У полной приключений христианской вселенной есть еще одна, последняя особенность, которую трудно объяснить, но я попытаюсь, потому что она завершит наш разговор. Все настоящие споры о религии сводятся к вопросу, может ли человек, родившийся вверх тормашками, понять, где верх, где низ. Первый, главный парадокс христианства — в том, что обычное состояние человека неестественно и неразумно, сама нормальность ненормальна. Вот она, суть учения о первородном грехе. В занятном новом катехизисе сэра Оливера Лоджа[137] первые два вопроса: «Кто ты?» и «Что, в таком случае, означает грехопадение?» Я помню, как я пытался сочинить свои ответы, но вскоре обнаружил, что они очень неуклюжи и неуверенны. На вопрос: «Кто ты?» я мог ответить только: «Бог его знает». А на вопрос о грехопадении я ответил совершенно искренне: «Значит, кто бы я ни был, я — это не я». Вот главный парадокс нашей веры: нечто, чего мы никогда не знали вполне, не только лучше нас, но и ближе нам, чем мы сами. Проверить это можно только тем опытом, с которого началась книга: помните сумасшедший дом и открытую дверь? Лишь с тех пор, как я узнал ортодоксию, я узнал свободу мысли. Но этот парадокс особым образом связан с важнейшей идеей радости.

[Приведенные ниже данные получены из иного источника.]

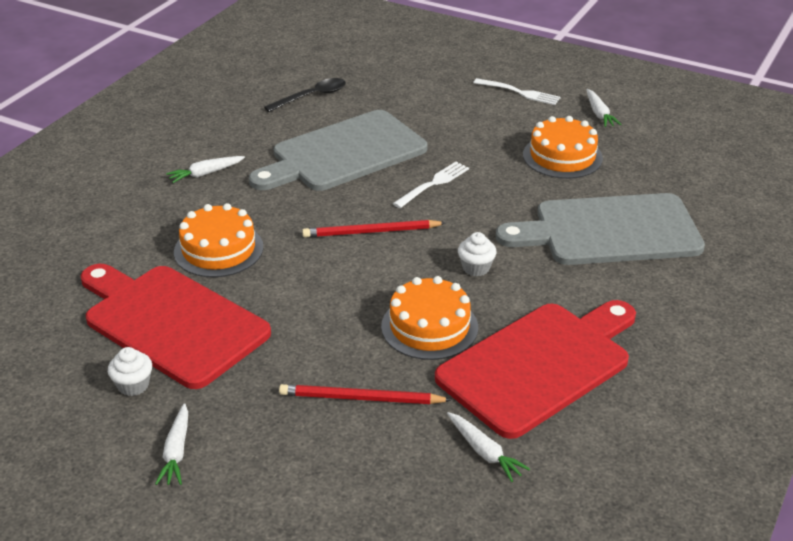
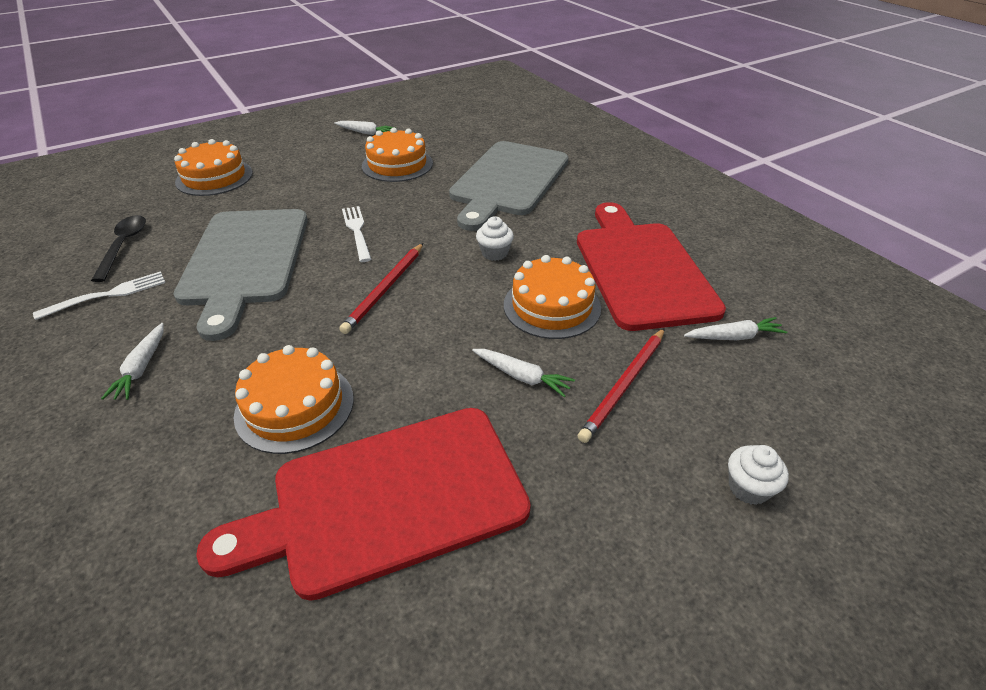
camera: 60 degrees left, 5 degrees up
(133, 385) = (479, 585): white cupcake -> white cupcake (748, 488)
(176, 452) = (632, 578): white carrot -> white carrot (522, 377)
(434, 82) = (214, 177): none -> orange cake
(519, 92) = (291, 150): white fork -> white fork (107, 295)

Говорят, что язычество — религия радости, а христианство — религия скорби; не менее легко доказать, что язычество дает только скорбь, христианство — только радость. Такие оппозиции ничего не значат и никуда не ведут. Во всем человеческом есть и скорбь и радость; важно, как они соединяются или разграничиваются. Важно, что язычник (как правило) был счастливее, когда приближался к земле, и печальнее, когда приближался к небесам. Радость лучших язычников, веселье Катулла и Феокрита — это вечная радость, которую благодарное человечество никогда не забудет. Но они радуются мелочам жизни, а не ее истокам. Мелочи сладки для язычника, как маленькие горные ручейки, но все великое горько, как море. Увидев сердцевину мира, язычник замирал в ужасе. За богами, которые просто деспотичны, стоят губительные Мойры[138]. Нет, Мойры не смертоносны, хуже — они сами мертвы. Рационалисты говорят, что античный мир был более просвещенным, чем мир христиан, — и они правы, ведь «просвещенный» означает для них «омраченный беспросветным отчаянием». Несомненно, античный мир был современнее христианского. И античные, и современные люди отчаялись в бытии, отчаялись во всем — тут средневековые люди, конечно, были счастливы. Я признаю, что язычники, как и современные люди, отчаялись только во Всем — впрочем и они были довольно счастливы. Я признаю, что средневековые христиане были в мире только со Всем — они враждовали со всем остальным. Но что до основ мира, было больше вселенского лада на грязных улицах Флоренции, чем в театре Афин или в открытых садах Эпикура. Город Джотто[139] мрачнее, чем город Еврипида[140]; вселенная его радостней.